Passage given:
Anything I can do to scale up better with multiple CPUs
I've run a benchmark on a single computer consisting of a Tyan motherboard+daugterboard containing 8 dual core opteron processors (16 cores total), running linux fedora core 4 or 5. each of the eight processors has it's own memory bank (NUMA architecture) with plenty of memory (<40% used). mpi is used to spread the computation over N cores. the application&case i'm trying to run scales up very linearly for everyone i've talked to, but for the system i'm using (above), the speedup is something like:
1 processor ~ 1X
4 processors ~ 2.3X (2.3 times fatser than 1 processor)
8 processors ~ 3.3X
16 processors~ system crashes, must be restarted
Everyone else claims to get almost 8X for 8 processors (even 16X for 16 processors) using the same software and the same input; just a different system/hardware. i think these other people are using seperate computers, each containing 1 or 2 single core processors, and mpi communication for them is via 100g ethernet or faster.
does anyone know why the system i've mentioned above would scale up so poorly? any ideas as to what the bottleneck might be? when i do a "top" it always shows all processes to be using 99+% CPU, so i thought that meant it was scaling well, but then when i look at the runtimes it clearly isn't.
Thanks

Material:

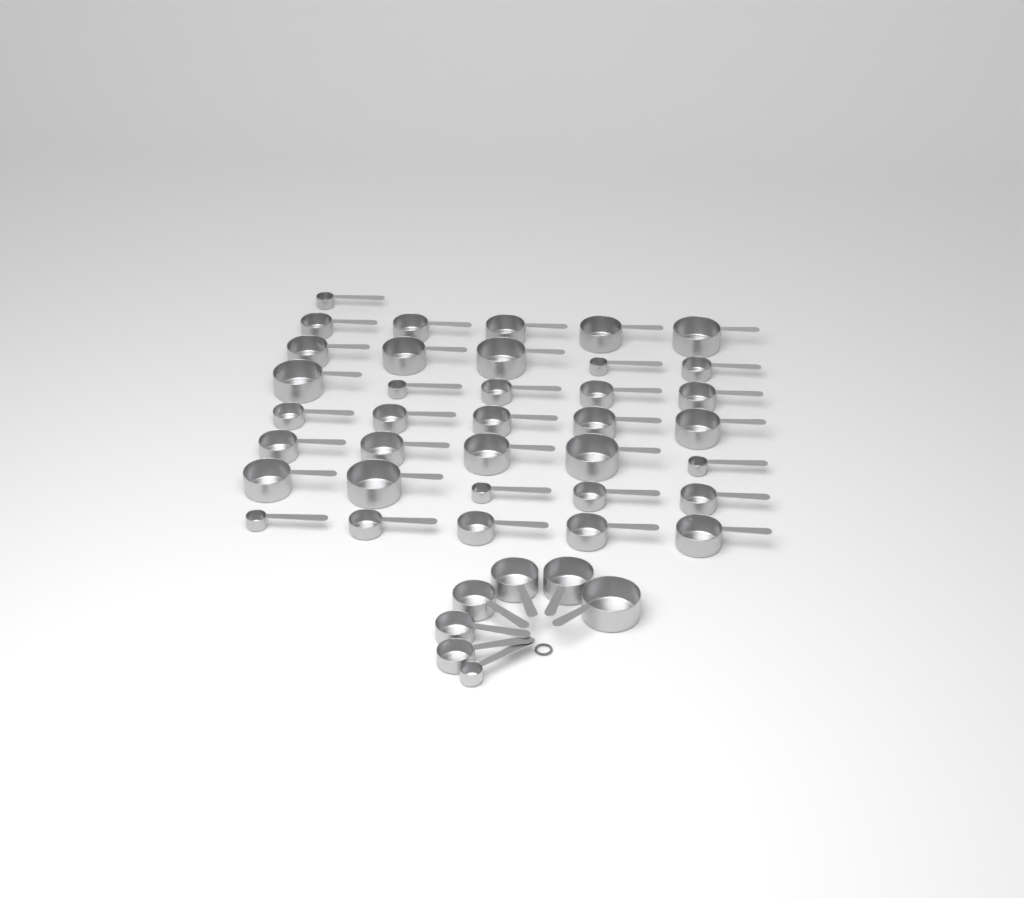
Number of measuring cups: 43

Objective:
In the forum post on CPU scaling, what happens when the run uses 16 processors? These lines have no connection to the forum post on CPU scaling.

Exercise solution:
The system crashes and must be restarted.